Он узнал этот певучий голос.
Сюзан Сян!
— Сюзан! Это ты — доктор Голдштейн?
— Я замужем за доктором Майком Голдштейном, — объяснила она. — Я увидела вашу фамилию в списке поступивших этой ночью и только хотела узнать, не нужна ли моя помощь.
— Ты очень добра, — ответил Барни. — Но боюсь, в нашем случае ты ничего не сможешь сделать, если только прошлой ночью ты не открыла лекарство от СРС. Но если ты не занята, мы с удовольствием выпьем с тобой по чашке кофе у вас в буфете.
— Я сейчас посмотрю вашего мальчика и тотчас же спущусь.
Барни и Лора ковыряли свою яичницу, когда в пустом буфете появилась Сюзан.
— Чудесный малыш, — сказала она с улыбкой. И тут же посерьезнела. — Но он очень болен. Что вас привело в такую даль?
— Это долгая история, — вздохнул Барни.
Однако он уже научился излагать суть дела с использованием минимального количества слов.
— Но Уайман должен вам помочь! — воскликнула Сюзан — Должно же в нем быть хоть что-то человеческое!
— Не поручусь, — заметила Лора. — Он больше похож на истукана.
— Так когда он вам сообщит?
— Сегодня в десять вечера.
— А зачем ему столько времени?
— Не знаю, — ответил Барни. — Функционирование его мозга для меня полная загадка.
— Почему бы вам до этого времени не съездить к моим родителям?

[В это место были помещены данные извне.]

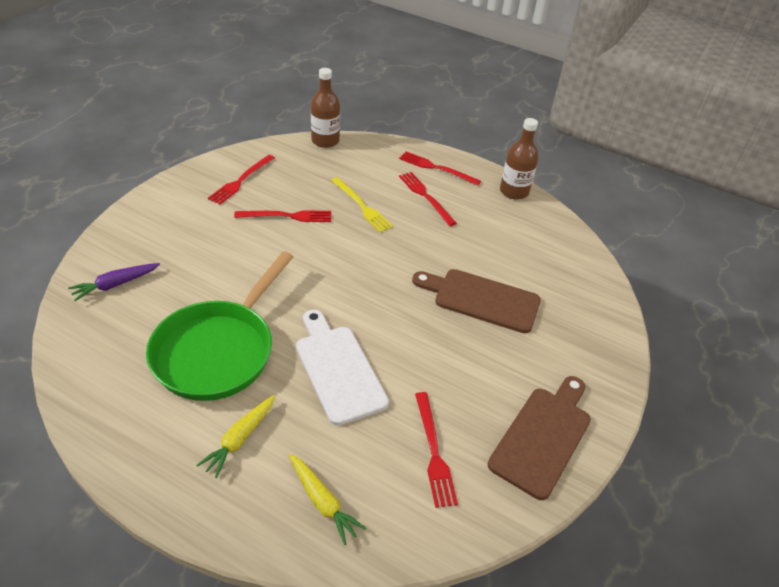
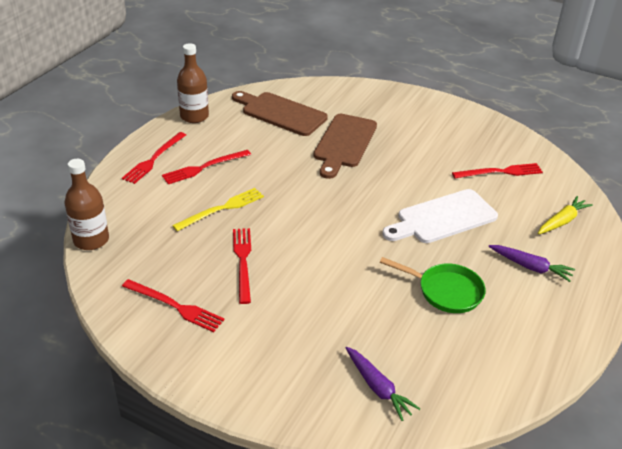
camera: 90 degrees left, 5 degrees down
(218, 350) = (445, 291): green pan -> green pan, size x0.57
(240, 439) = (530, 267): yellow carrot -> purple carrot
(543, 437) = (469, 127): brown cutting board -> brown cutting board (281, 113)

Вас угостят настоящим кантонским ужином, а кроме того, я бы хотела, чтобы вы поговорили с моим отцом.
Они не знали, что ответить. С одной стороны, им хотелось побыть с Гарри. С другой — оба понимали, что отвлечься каким-то образом от леденящего, неотступного страха им сейчас не повредит.

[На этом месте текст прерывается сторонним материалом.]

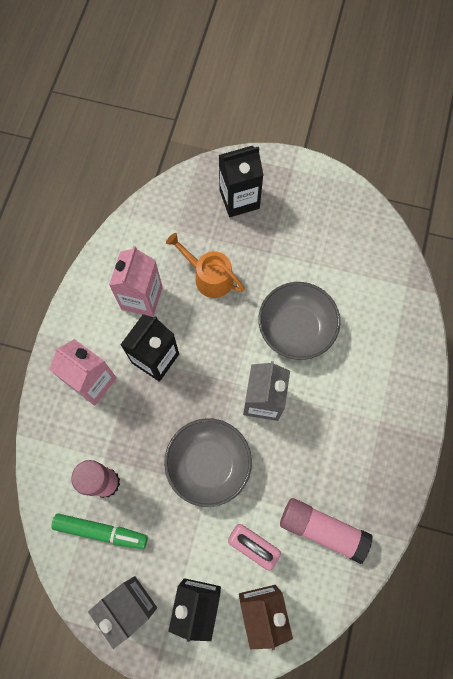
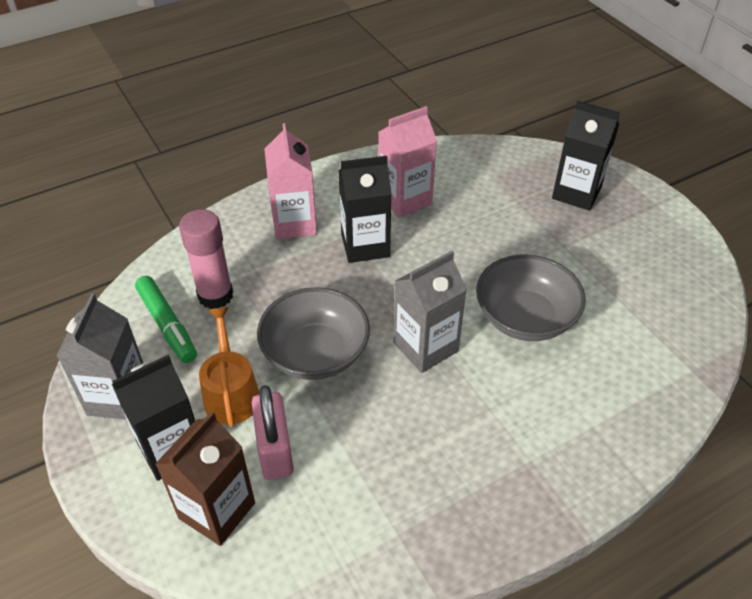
camera: 45 degrees right, 25 degrees down
(209, 277) = (483, 225): orange watering can -> orange watering can (231, 393)
(322, 529) = (357, 500): pink glue stick -> none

— Давайте я вам запишу адрес. Отсюда очень легко ехать. К сожалению, Майк сейчас на конгрессе нефрологов в Техасе. Во всяком случае, если надумаете, к шести часам мы всегда в сборе.

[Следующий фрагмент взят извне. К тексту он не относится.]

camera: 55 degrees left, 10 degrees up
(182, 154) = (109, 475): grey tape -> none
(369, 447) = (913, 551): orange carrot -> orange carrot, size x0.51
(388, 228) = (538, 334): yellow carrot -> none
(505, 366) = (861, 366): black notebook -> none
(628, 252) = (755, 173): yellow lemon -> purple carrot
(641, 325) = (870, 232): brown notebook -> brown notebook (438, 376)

Они попрощались, и Сюзан побежала на обход. День они провели у постели ребенка. Единственной темой для разговора было время.
— Который час?
— Ты спрашивала две минуты назад.
К вечеру они собрали мальчика, который весь день проспал, и попросили его выписать. Они решили, если Уайман ответит отказом, провести с Гарри его последние часы вне больничных стен.
Около шести часов они поднялись в горку от Юнион-сквер и прошли через узорчатые, зеленые с белым ворота, декорированные в стиле китайской пагоды. Обрамляющие их драконы как будто говорили: «Оставьте здесь свои новомодные западные представления и входите в древний, мудрый мир Востока».